Para começarmos a conversa de hoje, faço um convite para voltarmos no tempo. Em 2009, a Convenção da ONU sobre os Direitos das Pessoas com Deficiência e a Lei Brasileira da Inclusão da Pessoa com Deficiência – LBI (Lei nº 13.146/2015), inauguraram um novo conceito de deficiência: ele deixou de ser um atributo inerente à pessoa e passou a ser compreendida como resultado da falta de acessibilidade apresentada pelo Estado e pela sociedade.
Baseado nessa definição, surgiu o modelo social de deficiência e sua avaliação biopsicossocial, não centrada nos impedimentos físicos, sensorial, intelectual ou mental, mas sim, nas barreiras do meio e nas restrições impostas à participação social e individual. Um baita conquista.
É preciso estar atento e forte
Você e eu sabemos que pessoas com deficiência enfrentam desafios diários, muitos deles desconhecidos até por quem luta ativamente para garantir e manter os direitos à inclusão – palavra ampla que hoje precisa de cuidado para não ficar reduzida a um verbete no dicionário.
Muitos de nós já passaram pela demora em ter um diagnóstico ou uma avaliação que pudesse identificar se temos direitos a benefícios ou serviços. Ainda que o Brasil tenha todas as garantias previstas em lei, e são muitas, a falta de um modelo padrão de avaliação é um grande obstáculo para o acesso a esses direitos.
Após anos de pesquisa, debates, testes de validação científica feitos pela Universidade de Brasília (UNB) e muito investimento de recursos públicos, o modelo melhor e mais adequado de avaliação foi criado, trata-se do Índice de Funcionalidade Brasileiro Modificado - IFBrM.

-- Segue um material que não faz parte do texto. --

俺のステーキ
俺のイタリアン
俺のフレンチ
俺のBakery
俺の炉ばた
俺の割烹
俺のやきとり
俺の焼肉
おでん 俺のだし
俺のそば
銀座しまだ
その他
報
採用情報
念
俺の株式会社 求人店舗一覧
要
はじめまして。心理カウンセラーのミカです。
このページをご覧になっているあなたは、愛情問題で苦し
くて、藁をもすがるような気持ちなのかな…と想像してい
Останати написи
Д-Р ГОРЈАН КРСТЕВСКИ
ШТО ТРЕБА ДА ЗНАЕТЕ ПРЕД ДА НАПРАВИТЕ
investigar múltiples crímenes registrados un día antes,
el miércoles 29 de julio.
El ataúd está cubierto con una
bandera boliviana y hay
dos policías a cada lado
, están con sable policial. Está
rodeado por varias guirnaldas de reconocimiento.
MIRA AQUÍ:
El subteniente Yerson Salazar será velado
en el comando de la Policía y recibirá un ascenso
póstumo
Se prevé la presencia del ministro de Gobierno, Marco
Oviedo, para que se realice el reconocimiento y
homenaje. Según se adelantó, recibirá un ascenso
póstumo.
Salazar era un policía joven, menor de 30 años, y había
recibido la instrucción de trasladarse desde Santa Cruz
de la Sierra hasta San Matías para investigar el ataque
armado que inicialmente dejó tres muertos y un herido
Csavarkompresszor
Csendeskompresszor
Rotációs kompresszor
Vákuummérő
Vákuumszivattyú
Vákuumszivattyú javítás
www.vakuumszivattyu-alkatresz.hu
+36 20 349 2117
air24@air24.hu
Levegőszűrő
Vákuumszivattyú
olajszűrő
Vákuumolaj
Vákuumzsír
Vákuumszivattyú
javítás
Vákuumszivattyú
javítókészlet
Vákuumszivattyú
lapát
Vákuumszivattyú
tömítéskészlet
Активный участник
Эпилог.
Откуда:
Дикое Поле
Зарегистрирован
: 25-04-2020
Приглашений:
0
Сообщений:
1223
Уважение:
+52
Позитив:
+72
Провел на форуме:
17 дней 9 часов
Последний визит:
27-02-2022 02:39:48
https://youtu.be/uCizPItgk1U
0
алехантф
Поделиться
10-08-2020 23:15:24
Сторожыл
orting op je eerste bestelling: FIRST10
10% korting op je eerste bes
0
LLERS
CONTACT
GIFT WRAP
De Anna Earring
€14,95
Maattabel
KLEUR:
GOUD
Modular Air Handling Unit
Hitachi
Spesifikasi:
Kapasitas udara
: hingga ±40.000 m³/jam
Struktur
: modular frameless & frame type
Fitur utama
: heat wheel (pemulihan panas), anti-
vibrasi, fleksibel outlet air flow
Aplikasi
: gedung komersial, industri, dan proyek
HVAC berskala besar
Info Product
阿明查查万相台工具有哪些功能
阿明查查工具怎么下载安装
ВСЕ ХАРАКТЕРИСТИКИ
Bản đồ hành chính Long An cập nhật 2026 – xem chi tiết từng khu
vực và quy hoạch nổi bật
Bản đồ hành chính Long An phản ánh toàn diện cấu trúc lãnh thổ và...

Ainda que necessite de aperfeiçoamento, o IFBrM conta com o apoio da sociedade, do Conselho Nacional dos Direitos da Pessoa com Deficiência - Conade, além de ter sua acurácia confirmada pela comunidade científica. É um modelo de avaliação que segue uma perspectiva “ multiprofissional interdisciplinar e biopsicossocial”.
Deficiência não é doença
Na contramão e com a máquina de demolição ligada, o Ministério da Economia, por meio de suas subsecretarias, quer implementar (sem ouvir as partes interessadas) um novo modelo de avaliação: o PROBAD - Protocolo Brasileiro de Avaliação da Deficiência. Para além do trocadilho que fiz com a palavra bad (mau, em inglês), a nova proposta me chamou a atenção por um ponto importante: diferentemente de como é feito hoje, o novo modelo permite que a avaliação e sua conclusão sejam determinadas por apenas um médico perito, desconsiderando e ferindo assim a legislação, deixando de lado a avaliação interdisciplinar e multiprofissional exigida em lei.
Eis que, de novo, estamos cara a cara com outro retrocesso, retornar ao modelo médico de deficiência é nocivo e limitante para nós, pessoas com deficiência, uma vez que ele tem sido uma barreira constante de acesso aos serviços públicos e aos direitos humanos e sociais.
Que se honrem as leis
Para finalizar e reiterar a definição de deficiência de acordo com o artigo 1º da Convenção Internacional dos Direitos da Pessoa com Deficiência e do artigo 2º da LBI, as pessoas com deficiência são aquelas com
Impedimentos de longo prazo de natureza física, mental, intelectual ou sensorial, em interação com diversas barreiras, essas limitações podem obstruir sua participação plena e efetiva na sociedade em igualdade de condições com as demais pessoas.
Portanto superar barreiras significa superar o modelo médico de avaliação, e alcançar maior autonomia e empoderamento das pessoas com deficiência e seus familiares. Um modelo que esteja alinhado com a legislação, que nos equipara nas oportunidades e nos permite participar da construção das políticas públicas que atendam a diversidade, respeitando a individualidade de cada cidadão.
Agradeço ao meu parceiro de escrita, professor Douglas Christian Ferrari, pela ideia do tema e material de leitura. Pausa para respirar, tomar água e ganhar fôlego. O caminho exige esforço e o tempo corre.